永剛さんが人生を諦めているように見えた。けど、これは僕の憶測だ。僕は憶測で人を判断した。そして、今から行動しようとしている。それ自体が今までの僕の考えと矛盾しているんだ。
「けど、人のことがわからないからって、理解を放棄していいわけじゃない。むしろ、自分の考えは絶対に正しいとすら思うべきだ」
「相手のことがわからないのに、自分が正しいと言い切れるの?」
「言い切るしかないんだ。相手が自分の気持ちを隠して、嘘をついている可能性もあるだろう? だから、自分が思ったことを真実にするしかない。そうでもしないと、人のために行動なんて絶対できない」
母さんは少しだけカレーを食べるペースをゆっくりにして、しっかりと僕に言葉を届けてくれる。食事中なのに、カレーを見ずに僕の方を見ている。片手間に話してくれていいのに、それをしない。表情からは真剣さが窺える。

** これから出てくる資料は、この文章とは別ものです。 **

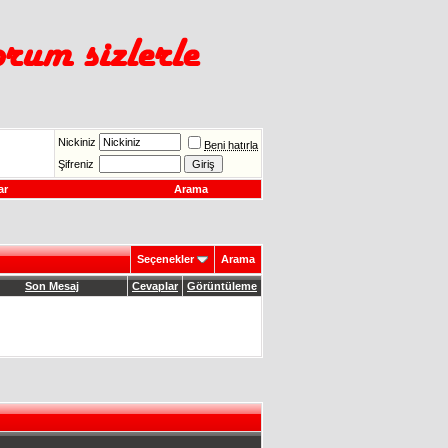
Nickiniz
Beni hatırla
Şifreniz
ar
Arama
Seçenekler
Arama
Son Mesaj
Cevaplar
Görüntüleme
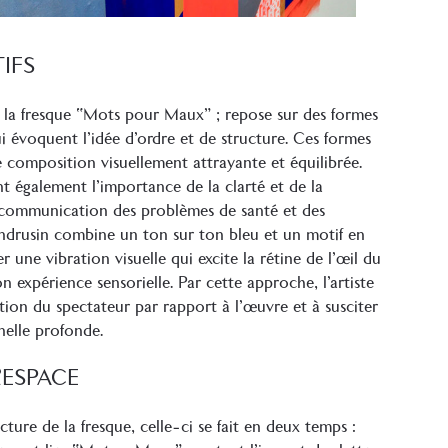
IFS
e la fresque “Mots pour Maux” ; repose sur des formes
 évoquent l’idée d’ordre et de structure. Ces formes
 composition visuellement attrayante et équilibrée.
nt également l’importance de la clarté et de la
communication des problèmes de santé et des
Andrusin combine un ton sur ton bleu et un motif en
une vibration visuelle qui excite la rétine de l’œil du
n expérience sensorielle. Par cette approche, l’artiste
ption du spectateur par rapport à l’œuvre et à susciter
elle profonde.
’ESPACE
ture de la fresque, celle-ci se fait en deux temps :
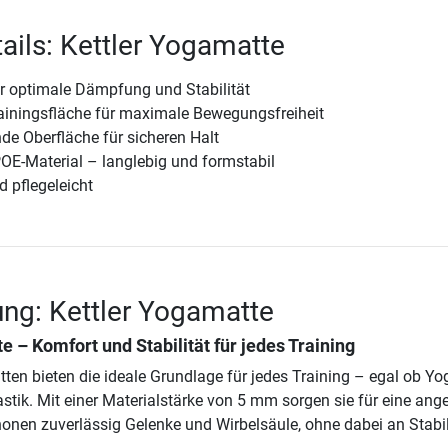
ails: Kettler Yogamatte
r optimale Dämpfung und Stabilität
ainingsfläche für maximale Bewegungsfreiheit
 Oberfläche für sicheren Halt
OE-Material – langlebig und formstabil
 pflegeleicht
ng: Kettler Yogamatte
e – Komfort und Stabilität für jedes Training
ten bieten die ideale Grundlage für jedes Training – egal ob Yo
stik. Mit einer Materialstärke von 5 mm sorgen sie für eine an
en zuverlässig Gelenke und Wirbelsäule, ohne dabei an Stabil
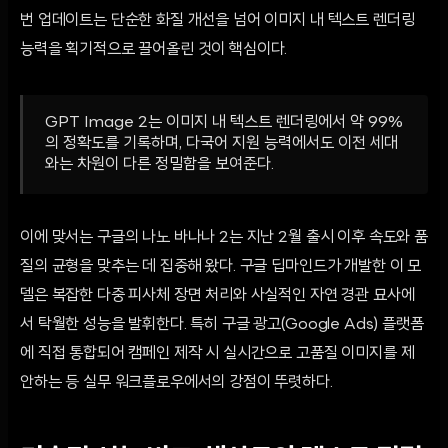
번 업데이트는 단순한 화질 개선을 넘어 이미지 내 텍스트 렌더링
능력을 획기적으로 끌어올린 것이 핵심이다.
GPT Image 2는 이미지 내 텍스트 렌더링에서 약 99%
의 정확도를 기록하며, 다국어 지원 능력에서도 이전 세대
와는 차원이 다른 정밀함을 보여준다.
이에 맞서는 구글의 나노 바나나 2는 지난 2월 출시 이후 속도와 품
질의 균형을 맞추는 데 집중해 왔다. 구글 딥마인드가 개발한 이 모
델은 복잡한 다중 피사체 장면 처리와 사실적인 자연 경관 묘사에
서 탁월한 성능을 발휘한다. 특히 구글 광고(Google Ads) 플랫폼
에 직접 통합되어 캠페인 제작 시 실시간으로 고품질 이미지를 제
안하는 등 실무 워크플로우에서의 강점이 뚜렷하다.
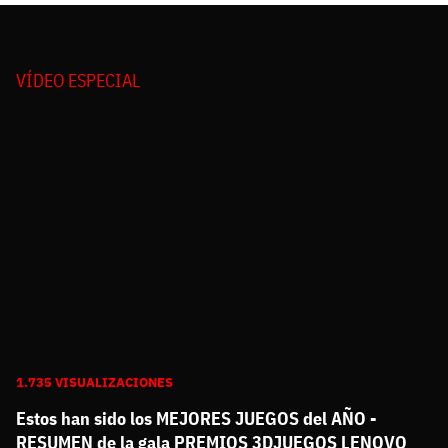
VÍDEO ESPECIAL
1.735 VISUALIZACIONES
Estos han sido los MEJORES JUEGOS del AÑO -
RESUMEN de la gala PREMIOS 3DJUEGOS LENOVO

「人間同士の付き合いってのは、そんなもんなんだよ。振られるかもと思ってたら告白なんてできないだろ? ほとんどの人間が相手は自分のことを好きだと思ってるから告白するんだ。相手の思考とか、感情なんて自分の想像通りでいいんだよ」
「けど、それが迷惑になるかもしれない。相手は放っておいて欲しいと思ってるかも……」
「だったらそれまでだ。そこから先は関わらなくていい。他人の人生だと思って割り切れ」
「それは……」
「聡、お前はそもそも自分のために永剛さんとやらを何とかしたいんじゃないのか? なんで失敗したときのことを気にする必要があるんだ? 失敗したらしたで、お前が挑戦したという結果は残る。それで十分じゃないか」
母さんは残りわずかのカレーをかきこむようにして口に運んだ。そして水で一気に流し込むと、
「勘違いをするな。お前が関わったところで、助けられないものは助けられない。仮に永剛さんが亡くなったとしても、それはお前のせいじゃない。ただ、助けようとしなければ絶対に助からない。だったら、お前は助けてあげるべきなんじゃないのか? ラノベの主人公じゃないんだから、いちいち他人に対して責任なんて感じるな。責任を感じる女は、子供を孕ませた相手だけにしておけ」
「……身も蓋もない気がするけど、確かにそうかもね」
自然と笑みが溢れる。母さんは笑わせるつもりなんてないだろうけど、それでも笑えた。